GERECHTSHOF ‘s-HERTOGENBOSCH
Sector civiel recht
zaaknummer HD 200.092.275
arrest van 27 november 2012
[X.],
wonende te [woonplaats],
appellant,
advocaat: mr. H.M.J. Offermans,
[Y.],
wonende te [woonplaats],
geïntimeerde,
advocaat: mr. S.H.M. Skrotzki,
als vervolg op het door het hof gewezen tussenarrest van 18 oktober 2011 in het hoger beroep van de door de rechtbank Roermond onder zaak/rolnummer 97399/ HA ZA 09-870 gewezen vonnis van 22 december 2010 en van de door de rechtbank Roermond, sector kanton onder zaaknummer 294970/ CV EXPL 11-179 in de vrijwaringszaak gewezen vonnis van 10 mei 2011. Het hof zal de nummering van het tussenarrest voortzetten.
5. Het tussenarrest van 18 oktober 2011
Bij genoemd arrest heeft het hof een comparitie na aanbrengen gelast en is iedere verdere beslissing aangehouden.

**Opdrachten:**
- A) Beantwoord aan de hand van het arrest de volgende vragen.
(i) Op welke datum is het arrest gewezen?
(ii) Welke rechtbank wees het vonnis van 22 december 2010?
(iii) Wat heeft het hof bij het tussenarrest van 18 oktober 2011 gelast?
- B) Neem het deel van het arrest van "5. Het tussenarrest" tot en met "verdere beslissing aangehouden." letterlijk over.

**Gegevens:**
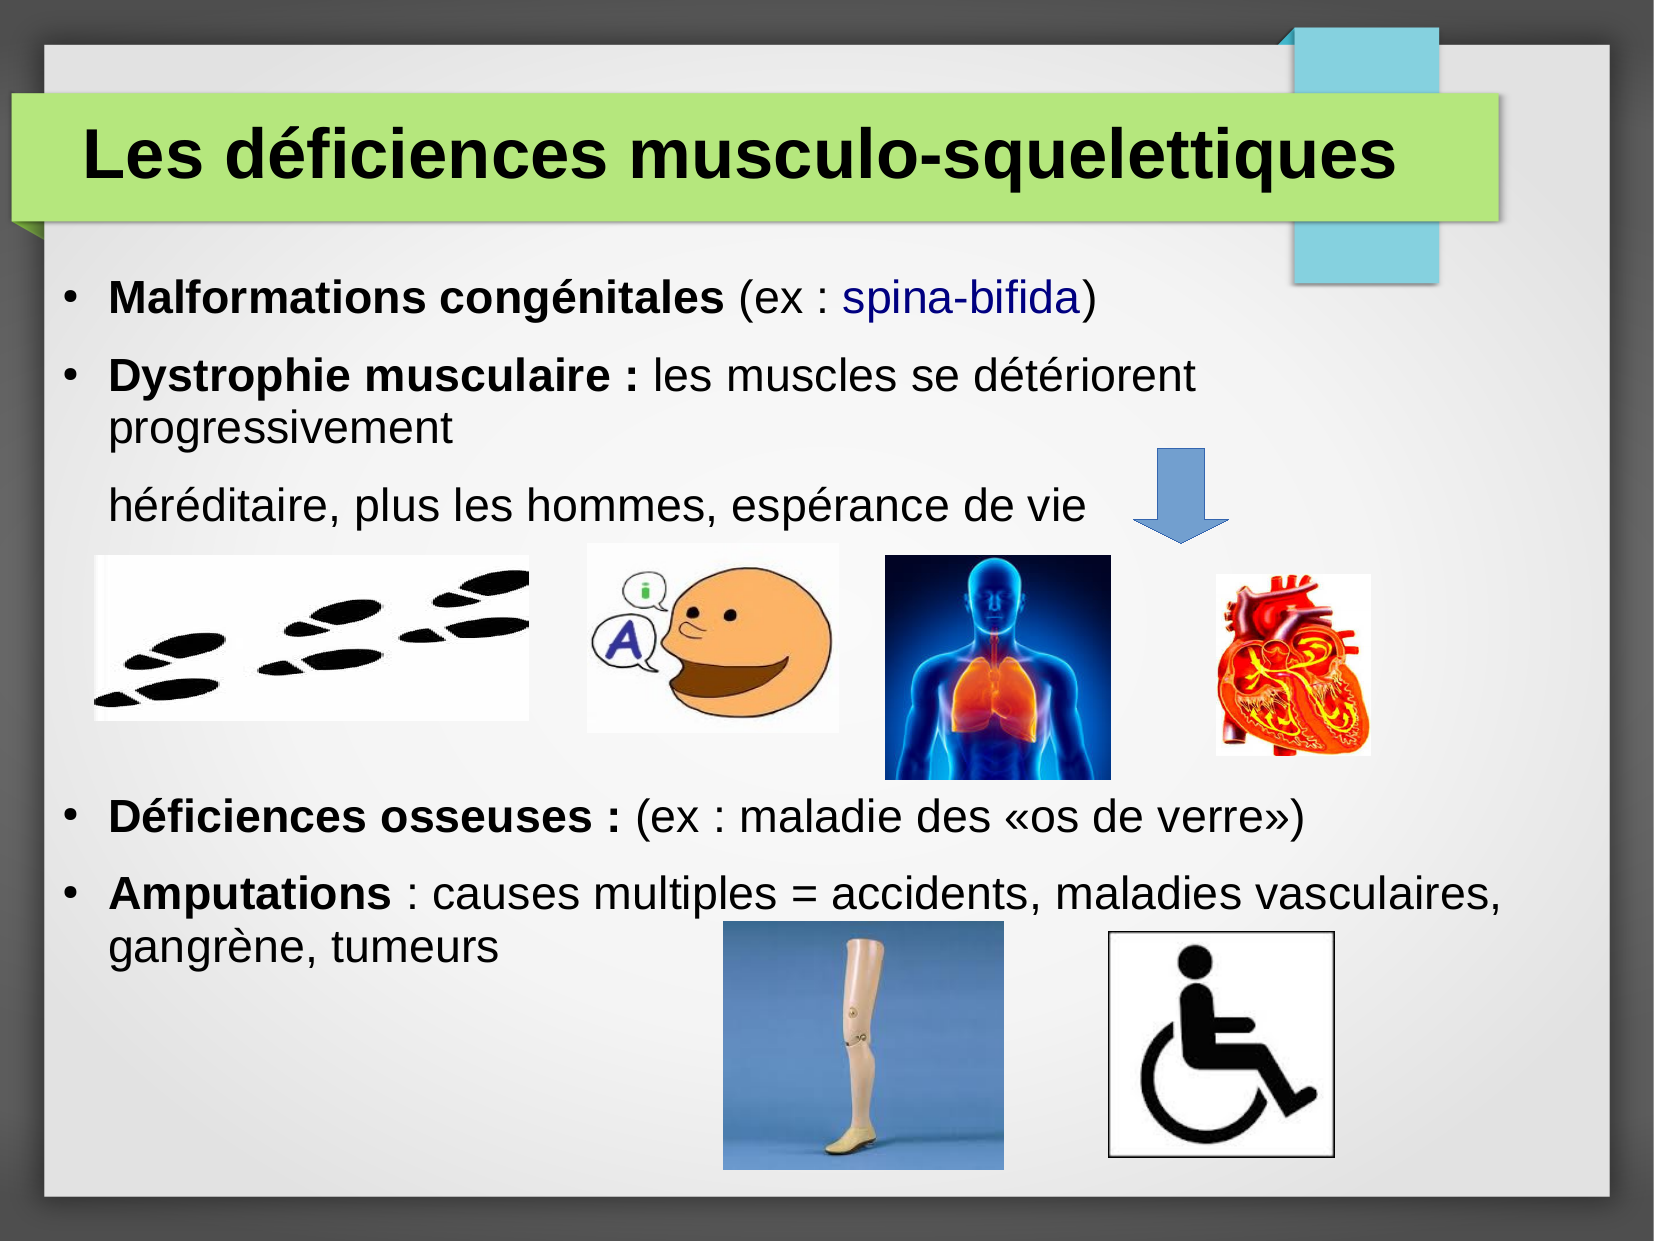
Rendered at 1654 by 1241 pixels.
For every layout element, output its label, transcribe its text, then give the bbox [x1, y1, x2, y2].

picture [0, 0, 1654, 1241]
title Les déficiences musculo-squelettiques [82, 94, 1477, 213]
text_box [1133, 448, 1229, 544]
list Malformations congénitales (ex : spina-bifida) Dystrophie musculaire : les muscles se détériorent progressivement héréditaire, plus les hommes, espérance de vie Déficiences osseuses : (ex : maladie des «os de verre») Amputations : causes multiples = accidents, maladies vasculaires, gangrène, tumeurs [47, 271, 1536, 1134]
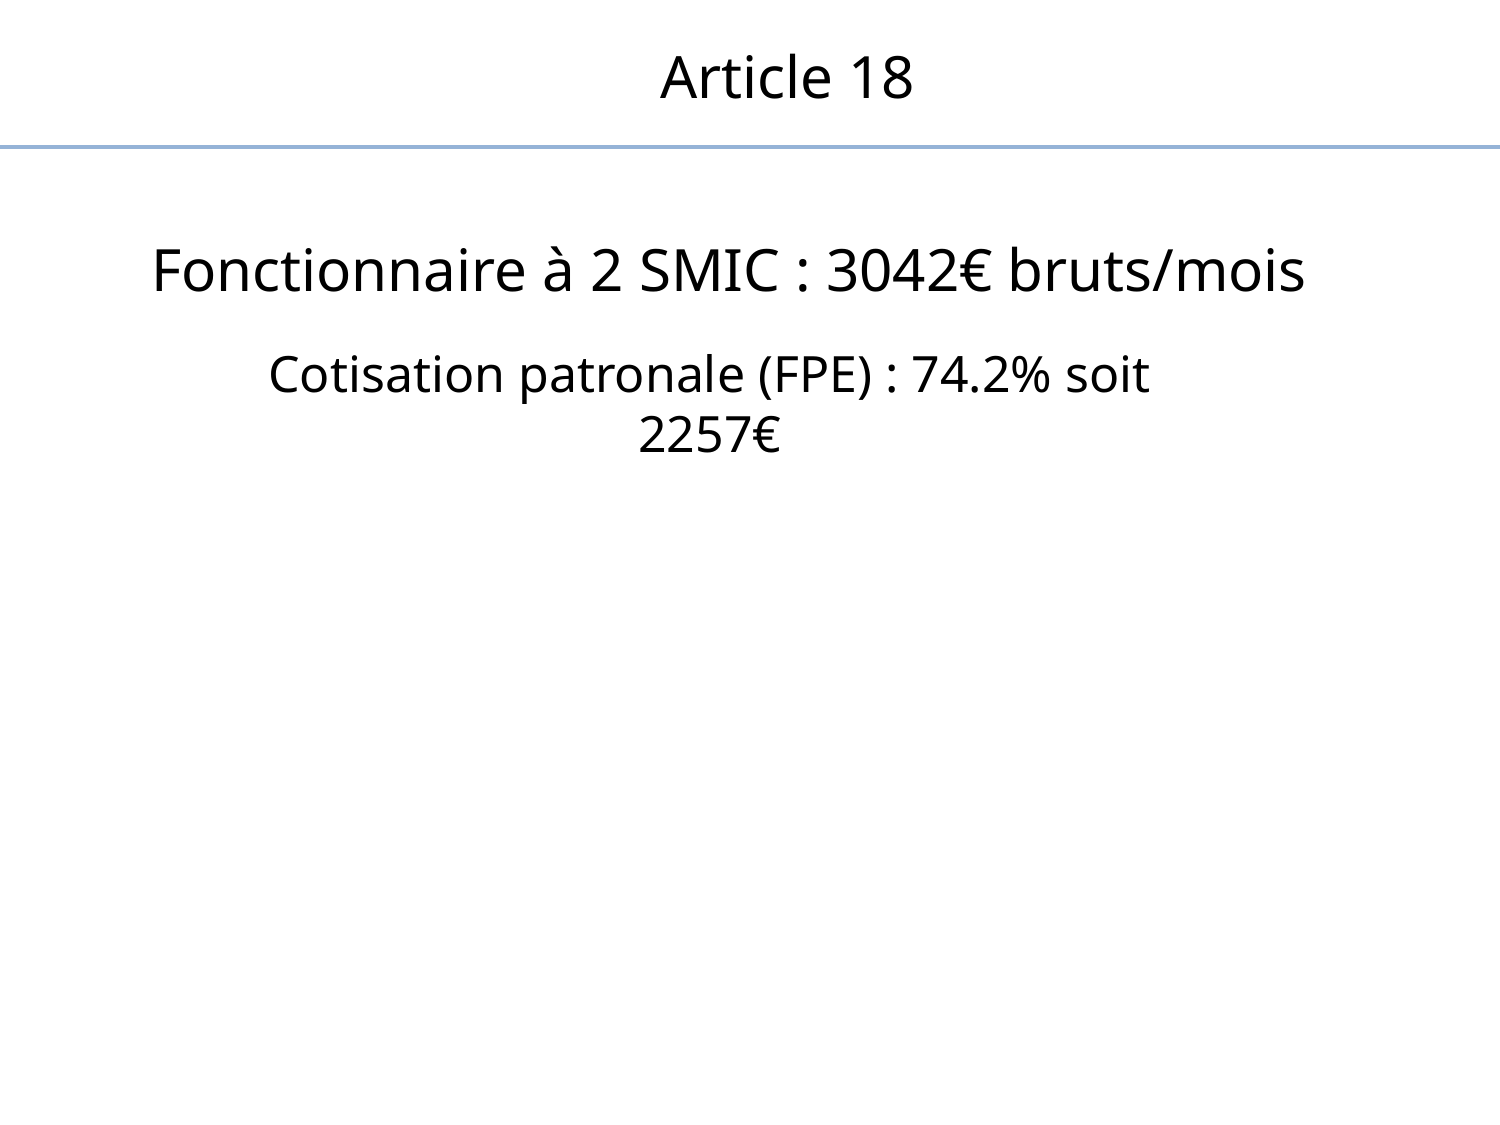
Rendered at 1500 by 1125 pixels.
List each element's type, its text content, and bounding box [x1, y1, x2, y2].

**Antwoorden:**
- A)
(i) Op 27 november 2012.
(ii) De rechtbank Roermond.
(iii) Een comparitie na aanbrengen.

- B)
5. Het tussenarrest van 18 oktober 2011
Bij genoemd arrest heeft het hof een comparitie na aanbrengen gelast en is iedere verdere beslissing aangehouden.